HunyuanImage-3.0-Nezha-Style-Adapter

Prompt
A young girl flying a kite on a windy hill in nezha style.
Prompt
A man riding a bicycle through heavy rain in nezha style.
Prompt
A greenish bronze guardian cooking dumplings in nezha style.
Prompt
A woman in flowing robes standing in a misty hall in nezha style.
Prompt
A grand temple above the clouds in nezha style.
Prompt
A soldier in armor holding a red tassel spear and shield standing on a battlefield in nezha style.

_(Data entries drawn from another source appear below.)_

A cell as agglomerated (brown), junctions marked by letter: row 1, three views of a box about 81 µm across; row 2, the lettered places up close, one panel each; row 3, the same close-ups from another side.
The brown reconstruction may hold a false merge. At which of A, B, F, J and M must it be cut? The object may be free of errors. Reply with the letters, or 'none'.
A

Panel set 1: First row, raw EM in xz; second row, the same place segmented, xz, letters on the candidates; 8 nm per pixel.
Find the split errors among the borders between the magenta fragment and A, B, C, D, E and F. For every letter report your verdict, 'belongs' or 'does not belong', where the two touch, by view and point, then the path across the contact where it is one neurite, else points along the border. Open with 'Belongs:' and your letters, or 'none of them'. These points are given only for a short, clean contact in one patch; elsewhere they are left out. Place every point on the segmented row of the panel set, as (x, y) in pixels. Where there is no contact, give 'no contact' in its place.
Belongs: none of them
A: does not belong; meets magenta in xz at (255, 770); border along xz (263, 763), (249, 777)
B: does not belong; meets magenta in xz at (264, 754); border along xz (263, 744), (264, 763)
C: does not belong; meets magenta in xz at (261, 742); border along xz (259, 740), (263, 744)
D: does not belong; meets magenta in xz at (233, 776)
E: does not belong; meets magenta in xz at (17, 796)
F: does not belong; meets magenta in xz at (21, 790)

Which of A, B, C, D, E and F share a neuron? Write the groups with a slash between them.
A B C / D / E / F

For more generation examples and their corresponding prompts, please refer to the images/more_examples folder and the captions.csv file.

Trigger words

You should use in nezha style. at the end of the prompt to trigger the image generation.

Training

We use this repo for training.

This repository provides three Nezha-style adapters, each trained to a different convergence stage, resulting in varying stylistic intensity:

  • Nezha-Lite
  • Nezha-Standard
  • Nezha-Strong

⚠️ Language note:
All adapters were trained using English-only captions.
Prompts should be written in English for best results.

License

This adapter collection is a Model Derivative of tencent/HunyuanImage-3.0 and is distributed under the Tencent Hunyuan Community License Agreement.

Use of these weights must comply with the Tencent Hunyuan Community License and its territorial and usage restrictions. See the LICENSE and NOTICE files in this repository for details.

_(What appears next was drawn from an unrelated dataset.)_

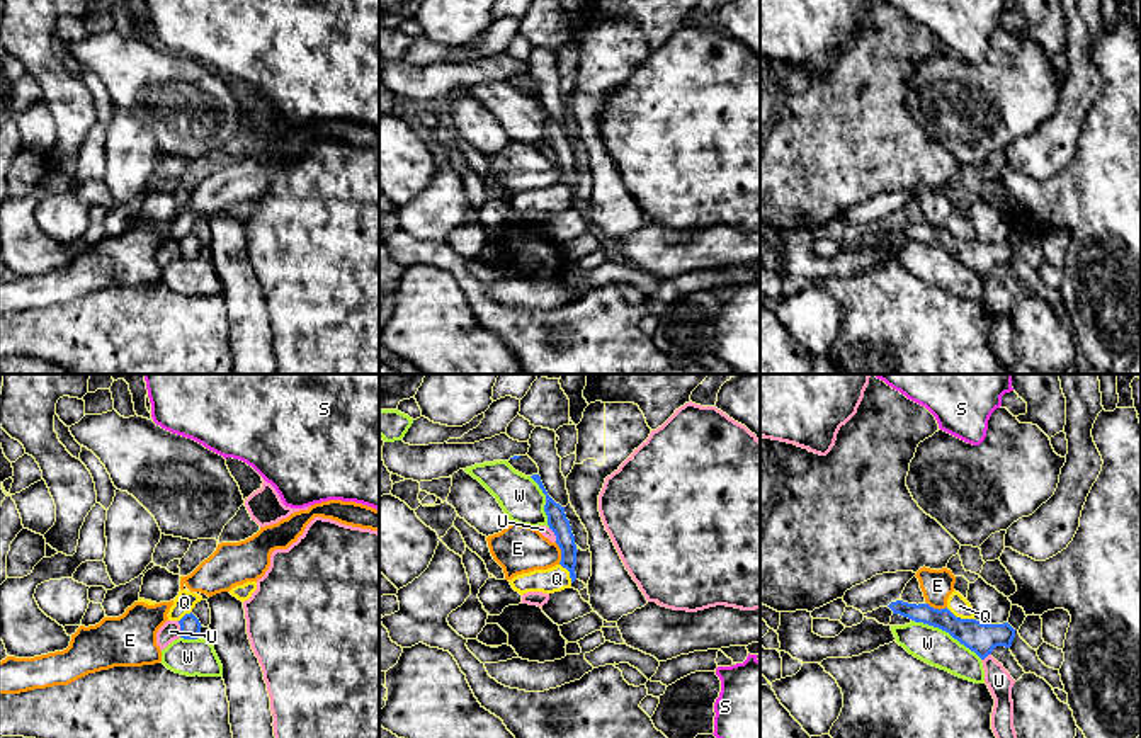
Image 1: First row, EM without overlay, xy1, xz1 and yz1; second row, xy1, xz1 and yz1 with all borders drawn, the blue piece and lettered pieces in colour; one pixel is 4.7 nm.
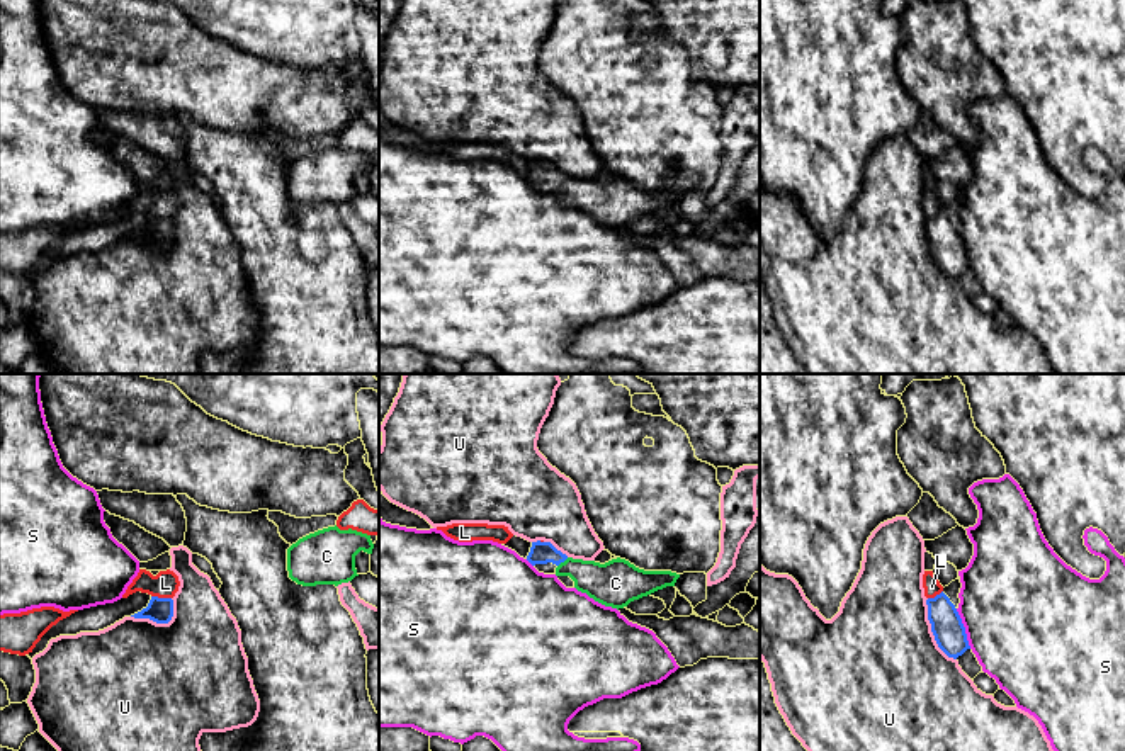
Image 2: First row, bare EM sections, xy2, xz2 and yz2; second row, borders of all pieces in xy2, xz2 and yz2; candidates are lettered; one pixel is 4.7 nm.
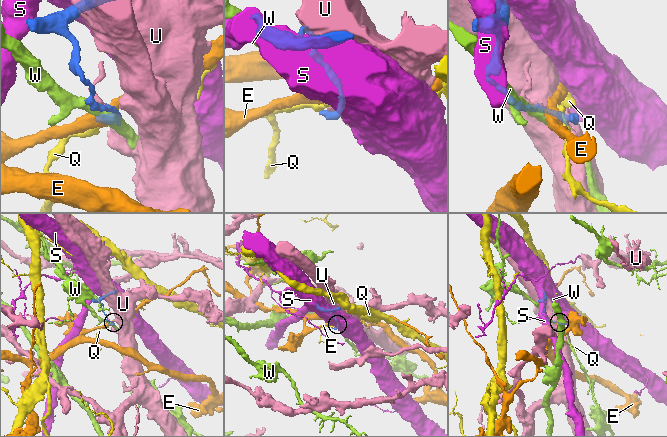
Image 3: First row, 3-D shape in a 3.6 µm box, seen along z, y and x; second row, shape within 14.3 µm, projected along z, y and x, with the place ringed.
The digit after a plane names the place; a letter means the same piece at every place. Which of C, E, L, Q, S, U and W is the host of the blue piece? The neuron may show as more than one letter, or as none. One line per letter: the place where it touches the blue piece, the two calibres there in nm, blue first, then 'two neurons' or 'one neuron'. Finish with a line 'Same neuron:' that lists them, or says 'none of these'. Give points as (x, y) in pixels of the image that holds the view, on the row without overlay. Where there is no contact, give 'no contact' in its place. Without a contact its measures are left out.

This project is not affiliated with, associated with, sponsored by, or endorsed by Tencent, nor by the producers or rightsholders of any Nezha-related films, series, or games. This adapter does not grant you any rights in those third-party intellectual properties.

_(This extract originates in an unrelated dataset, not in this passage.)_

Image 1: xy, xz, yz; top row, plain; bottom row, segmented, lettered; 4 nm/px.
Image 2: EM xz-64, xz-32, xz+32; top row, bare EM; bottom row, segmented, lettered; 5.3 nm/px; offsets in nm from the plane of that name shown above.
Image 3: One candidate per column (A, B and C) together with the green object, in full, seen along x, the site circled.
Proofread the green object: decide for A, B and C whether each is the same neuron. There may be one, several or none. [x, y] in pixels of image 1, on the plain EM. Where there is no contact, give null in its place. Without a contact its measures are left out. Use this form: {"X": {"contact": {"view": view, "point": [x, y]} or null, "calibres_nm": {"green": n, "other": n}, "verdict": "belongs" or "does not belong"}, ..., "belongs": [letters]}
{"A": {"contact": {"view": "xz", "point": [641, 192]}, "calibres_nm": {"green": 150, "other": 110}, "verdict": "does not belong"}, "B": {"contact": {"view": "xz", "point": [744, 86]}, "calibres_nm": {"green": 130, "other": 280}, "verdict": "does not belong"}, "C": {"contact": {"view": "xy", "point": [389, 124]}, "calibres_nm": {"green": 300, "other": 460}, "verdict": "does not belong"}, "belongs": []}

Nothing in this repository constitutes legal advice. You are solely responsible for ensuring that your use of the model and any generated outputs complies with all applicable laws and third-party rights.

Usage and Restrictions

  • This model/adapter collection is provided for non-commercial research and personal use only.
    Commercial use (including using the model or its outputs in a paid product, service, or large-scale deployment) is not permitted without obtaining appropriate permissions and verifying all relevant rights.

  • Users must comply with:

    • The Tencent Hunyuan Community License Agreement (including territorial and acceptable-use limitations).
    • Any applicable copyright, trademark, and other IP rights related to third-party content.
  • You are solely responsible for ensuring that your use of this adapter collection and any generated outputs complies with applicable laws in your jurisdiction.


Model Details

Model Description

  • Developed by: Pixo
  • Model type: LoRA/adapter for style transfer
  • License: Tencent Hunyuan Community License Agreement
  • Finetuned from model: tencent/HunyuanImage-3.0
  • Language(s): English prompts

Dataset

This adapter was trained on a curated, proprietary image dataset designed to capture a stylized Chinese 3D fantasy animation aesthetic with fiery, dramatic lighting and exaggerated mythic characters.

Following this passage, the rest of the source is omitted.